# REQUIREMENT 1
Decide whether each statement below agrees with the passage on rent de-control. Answer yes or no for each, and quote the words of the passage that decide it. (a) The passage says the Governor of the State must approve the resolution before it is sent to the Housing Expediter. (b) The passage says the public hearing is held after thirty days' notice. (c) The passage says a standard is laid down for what counts as a shortage of rental housing accommodations.

# TEXT BLOCK
- Opening Delimiter -
Subsection (j) (3) provides for de-control under even more lax conditions in any incorporated city, town or village, merely upon receipt of a resolution of its governing body adopted for that purpose in accordance with applicable local law based upon a finding by such governing body reached as the result of public hearing held after ten days' notice that there no longer exists such a shortage in rental housing accommodations as to require rent control in such city, town or village, provided that such resolution is first approved by the Governor of the State before being transmitted to the Housing Expediter.
No standard is laid down as to what is or what is not a shortage of rental housing accommodations, nor is there any provision as to the procedure for or findings at a public hearing or how that public hearing is to reach any conclusion upon the question of whether or not rent control is no longer necessary or desirable. Upon the general theory that there are more tenants than landlords this provision would certainly be an undemocratic and unconstitutional way of determining whether or not rents should be controlled and limitations thus kept upon the rights of citizens freely to contract.
Acts of this kind have many times been declared unconstitutional. As near as I can determine from the decided cases it is not only permissible but necessary that power be delegated to administrative officers or agencies to determine the facts and apply the law to the facts as thus determined. Illustrations of this are too numerous to mention, such as the First and Second War Powers Acts, 50 U.S.C.A. Appendix, §§ 601 et seq., 631 et seq., as well as many others, but this is the first case that has come to my attention in which the Congress has attempted to leave it to other legislative bodies arbitrarily to determine whether or not they would be within or without the union so far as an Act of Congress is concerned an Act which must depend upon the war power if it has any foundation at all. I can see no difference between this situation and one in which Congress should pass a selective service law with the provision that any State which doesn't care to send soldiers may pass a law and say they did not choose to be involved, or an Interstate Commerce Act, 49 U.S.C.A. § 1 et seq., with the provision that any State that chose not to be governed thereby could declare itself out. I can see no reasonable reason to believe that an Act of Congress under its war powers can contain any such provisions as might make it inoperative at the option of any or all of the various States or subdivisions of States, by their arbitrary action and without guides, standards or specifications of facts.
- Closing Delimiter -
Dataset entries
- Opening Delimiter -
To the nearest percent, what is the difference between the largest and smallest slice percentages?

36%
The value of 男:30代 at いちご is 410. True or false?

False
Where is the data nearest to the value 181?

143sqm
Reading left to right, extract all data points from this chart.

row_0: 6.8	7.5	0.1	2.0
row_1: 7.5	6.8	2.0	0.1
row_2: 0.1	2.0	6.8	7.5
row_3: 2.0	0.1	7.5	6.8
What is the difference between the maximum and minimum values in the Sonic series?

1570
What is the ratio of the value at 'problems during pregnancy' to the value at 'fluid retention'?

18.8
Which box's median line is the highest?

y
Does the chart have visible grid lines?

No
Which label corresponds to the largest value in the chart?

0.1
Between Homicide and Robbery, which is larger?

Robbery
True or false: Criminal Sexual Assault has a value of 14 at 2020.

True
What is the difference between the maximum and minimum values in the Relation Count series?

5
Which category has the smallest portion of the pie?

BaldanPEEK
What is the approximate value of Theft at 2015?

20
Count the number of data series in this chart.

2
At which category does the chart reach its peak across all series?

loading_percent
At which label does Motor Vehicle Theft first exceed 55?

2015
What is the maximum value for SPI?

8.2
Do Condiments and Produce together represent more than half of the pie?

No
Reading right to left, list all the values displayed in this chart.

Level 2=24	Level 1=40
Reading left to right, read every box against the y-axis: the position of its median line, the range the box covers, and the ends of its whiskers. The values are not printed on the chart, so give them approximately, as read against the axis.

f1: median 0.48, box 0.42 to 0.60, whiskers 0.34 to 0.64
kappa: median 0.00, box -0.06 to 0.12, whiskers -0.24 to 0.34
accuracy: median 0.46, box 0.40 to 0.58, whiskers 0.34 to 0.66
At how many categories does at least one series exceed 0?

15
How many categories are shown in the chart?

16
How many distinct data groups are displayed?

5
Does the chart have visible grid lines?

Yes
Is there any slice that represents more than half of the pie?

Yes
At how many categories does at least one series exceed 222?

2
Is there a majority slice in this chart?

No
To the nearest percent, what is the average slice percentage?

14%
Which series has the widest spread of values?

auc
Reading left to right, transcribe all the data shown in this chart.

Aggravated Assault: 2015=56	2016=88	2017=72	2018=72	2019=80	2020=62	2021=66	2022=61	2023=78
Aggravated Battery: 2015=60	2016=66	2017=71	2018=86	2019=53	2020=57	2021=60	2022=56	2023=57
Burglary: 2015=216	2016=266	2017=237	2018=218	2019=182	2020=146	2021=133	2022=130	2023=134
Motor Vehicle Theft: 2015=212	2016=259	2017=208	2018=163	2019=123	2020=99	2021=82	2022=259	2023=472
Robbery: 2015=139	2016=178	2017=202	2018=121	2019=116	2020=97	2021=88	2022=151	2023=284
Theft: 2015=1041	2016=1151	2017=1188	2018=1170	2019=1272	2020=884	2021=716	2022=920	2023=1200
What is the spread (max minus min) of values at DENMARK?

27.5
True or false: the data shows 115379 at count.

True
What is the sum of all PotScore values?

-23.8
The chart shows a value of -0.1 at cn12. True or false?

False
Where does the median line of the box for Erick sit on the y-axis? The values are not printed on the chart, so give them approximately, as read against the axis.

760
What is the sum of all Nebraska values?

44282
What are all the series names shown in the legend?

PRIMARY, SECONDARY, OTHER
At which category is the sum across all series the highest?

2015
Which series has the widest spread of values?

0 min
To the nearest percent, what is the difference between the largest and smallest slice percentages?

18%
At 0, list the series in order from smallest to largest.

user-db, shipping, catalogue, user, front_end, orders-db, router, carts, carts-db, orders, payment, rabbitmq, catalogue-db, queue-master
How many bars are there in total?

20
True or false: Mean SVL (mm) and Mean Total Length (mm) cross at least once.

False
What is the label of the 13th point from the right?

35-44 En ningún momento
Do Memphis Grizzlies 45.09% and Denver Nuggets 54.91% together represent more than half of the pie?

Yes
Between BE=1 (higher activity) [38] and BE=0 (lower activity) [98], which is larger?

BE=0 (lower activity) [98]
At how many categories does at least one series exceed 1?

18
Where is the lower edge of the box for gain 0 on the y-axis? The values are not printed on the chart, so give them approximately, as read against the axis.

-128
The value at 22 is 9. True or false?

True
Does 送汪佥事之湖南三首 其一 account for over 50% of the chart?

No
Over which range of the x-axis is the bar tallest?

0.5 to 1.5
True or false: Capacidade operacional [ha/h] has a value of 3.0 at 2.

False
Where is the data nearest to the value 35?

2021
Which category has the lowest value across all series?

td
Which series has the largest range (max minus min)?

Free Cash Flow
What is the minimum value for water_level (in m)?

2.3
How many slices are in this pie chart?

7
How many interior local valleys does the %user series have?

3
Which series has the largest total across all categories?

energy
- Closing Delimiter -
# REQUIREMENT 2
Return every line of the records that contains the word "lower".

# REPLY 1
(a) Yes: "provided that such resolution is first approved by the Governor of the State before being transmitted to the Housing Expediter."
(b) No: "public hearing held after ten days' notice"
(c) No: "No standard is laid down as to what is or what is not a shortage of rental housing accommodations"

# REPLY 2
Between BE=1 (higher activity) [38] and BE=0 (lower activity) [98], which is larger?
BE=0 (lower activity) [98]
Where is the lower edge of the box for gain 0 on the y-axis? The values are not printed on the chart, so give them approximately, as read against the axis.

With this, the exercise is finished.